A new climate report warns that countries must commit to becoming net zero emitters of greenhouse gas emissions before 2050, and that decisions made today are critical for ensuring a safe, sustainable future.
Rapid, unprecedented, and far-reaching action across all aspects of society is urgently required to limit global warming to 1.5 °C, the latest Intergovernmental Panel on Climate Change report on climate change has concluded.
The intergovernmental body behind the report is hopeful that limiting temperature rise to 1.5 °C is possible, however countries must commit to becoming net zero emitters of greenhouse gas emissions before 2050. Established as the safe operating space in which the risks of human-induced climate change are reduced, keeping below the 1.5 °C mark is a key objective of the 2016 Paris Agreement.
In response to the report, Catherine Devitt, environmental justice officer with the Jesuit Centre for Faith and Justice, said that
‘The window for preventing dangerous, runaway climate change is quickly closing. We have to see this time as an opportunity for human renewal. We are now called to respect the human right to a secure and sustainable future. The time-scale for action is short, but this is the only window we have.’
As Ireland’s emissions profile is on an upward trajectory, significant challenges lie ahead for the Irish government in meeting its climate commitments. Alongside other NGOs, the Jesuit Centre for Faith and Justice has repeatedly called on the government to amplify and accelerate its ambition on climate action across all sections of Irish society.
Catherine went on to say:
‘The IPCC report solidifies the moral imperative that now exists for states, including Ireland, to protect its citizens and those already impacted by climate change from preventable harm. The Irish government cannot afford to continue its weak response to climate policy. Our policy makers must act in way that is transformational and equitable. Decarbonisation policies need to be implemented without delay, even where this involves difficult political decisions and challenging policy contexts.’
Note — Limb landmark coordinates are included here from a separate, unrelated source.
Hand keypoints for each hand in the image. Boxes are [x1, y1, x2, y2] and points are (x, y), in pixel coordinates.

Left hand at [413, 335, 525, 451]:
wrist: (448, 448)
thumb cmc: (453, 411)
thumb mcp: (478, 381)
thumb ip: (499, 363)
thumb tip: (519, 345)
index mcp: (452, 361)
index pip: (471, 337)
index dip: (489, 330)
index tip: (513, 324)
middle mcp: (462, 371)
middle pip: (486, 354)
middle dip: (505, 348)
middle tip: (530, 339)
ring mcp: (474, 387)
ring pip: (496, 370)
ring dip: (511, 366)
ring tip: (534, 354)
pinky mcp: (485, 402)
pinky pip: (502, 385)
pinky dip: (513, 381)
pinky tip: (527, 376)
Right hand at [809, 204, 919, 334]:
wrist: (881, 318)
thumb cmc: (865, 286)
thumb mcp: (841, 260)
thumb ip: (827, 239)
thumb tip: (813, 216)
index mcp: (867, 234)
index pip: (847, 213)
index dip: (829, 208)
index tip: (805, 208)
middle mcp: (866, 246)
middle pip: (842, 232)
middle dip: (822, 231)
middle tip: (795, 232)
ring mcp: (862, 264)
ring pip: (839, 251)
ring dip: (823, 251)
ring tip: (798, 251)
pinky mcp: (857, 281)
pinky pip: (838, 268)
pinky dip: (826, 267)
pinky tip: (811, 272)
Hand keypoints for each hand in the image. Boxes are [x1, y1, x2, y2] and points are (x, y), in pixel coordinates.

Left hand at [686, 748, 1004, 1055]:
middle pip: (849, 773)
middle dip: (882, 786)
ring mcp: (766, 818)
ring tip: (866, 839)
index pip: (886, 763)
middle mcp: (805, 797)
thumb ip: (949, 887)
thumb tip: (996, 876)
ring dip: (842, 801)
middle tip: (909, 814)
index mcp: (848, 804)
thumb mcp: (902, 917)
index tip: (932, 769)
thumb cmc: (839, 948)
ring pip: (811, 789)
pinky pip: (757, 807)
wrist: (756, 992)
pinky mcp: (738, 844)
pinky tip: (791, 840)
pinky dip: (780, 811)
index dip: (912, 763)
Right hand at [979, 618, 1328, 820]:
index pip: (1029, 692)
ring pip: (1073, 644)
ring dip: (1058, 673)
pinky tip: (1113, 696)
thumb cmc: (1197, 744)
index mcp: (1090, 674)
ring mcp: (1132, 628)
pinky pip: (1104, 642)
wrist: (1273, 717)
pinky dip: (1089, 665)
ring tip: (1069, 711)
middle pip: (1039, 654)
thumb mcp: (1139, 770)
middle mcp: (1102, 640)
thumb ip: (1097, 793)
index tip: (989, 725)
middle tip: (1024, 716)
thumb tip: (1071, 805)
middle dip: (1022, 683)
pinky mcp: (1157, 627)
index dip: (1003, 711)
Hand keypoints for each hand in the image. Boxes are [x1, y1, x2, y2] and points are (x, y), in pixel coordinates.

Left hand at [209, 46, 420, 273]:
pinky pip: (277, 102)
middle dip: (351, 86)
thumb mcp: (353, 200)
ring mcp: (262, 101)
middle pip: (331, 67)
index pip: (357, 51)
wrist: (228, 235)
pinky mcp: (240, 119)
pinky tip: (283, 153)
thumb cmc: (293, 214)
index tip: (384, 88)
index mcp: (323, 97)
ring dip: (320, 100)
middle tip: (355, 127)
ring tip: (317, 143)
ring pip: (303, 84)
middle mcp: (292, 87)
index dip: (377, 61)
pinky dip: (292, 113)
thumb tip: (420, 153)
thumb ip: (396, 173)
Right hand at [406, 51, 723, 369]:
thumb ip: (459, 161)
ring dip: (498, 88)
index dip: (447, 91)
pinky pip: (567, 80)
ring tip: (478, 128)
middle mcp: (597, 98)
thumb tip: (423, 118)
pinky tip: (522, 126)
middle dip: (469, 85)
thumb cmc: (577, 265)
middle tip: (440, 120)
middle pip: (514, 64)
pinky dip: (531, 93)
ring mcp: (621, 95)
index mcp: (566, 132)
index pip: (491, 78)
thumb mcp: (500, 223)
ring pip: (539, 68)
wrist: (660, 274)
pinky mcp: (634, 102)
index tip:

The IPCC report, hailed as the most important climate science document in the past decade, provides an authoritative evaluation of the impacts of global warming, and the scale of action required to prevent dangerous climate change. The report confirms that we are already witnessing the consequences of 1°C global warming through weather extremes, rising sea levels and diminishing Arctic sea ice. Climate-related extreme events account for massive population displacement, and food and resource scarcities in vulnerable regions of the world, including areas where the Irish Jesuit Missions and the Jesuit Refugee Service are present. Among other recommendations, the report suggests that mitigation efforts be associated with the UN Sustainable Development Goals.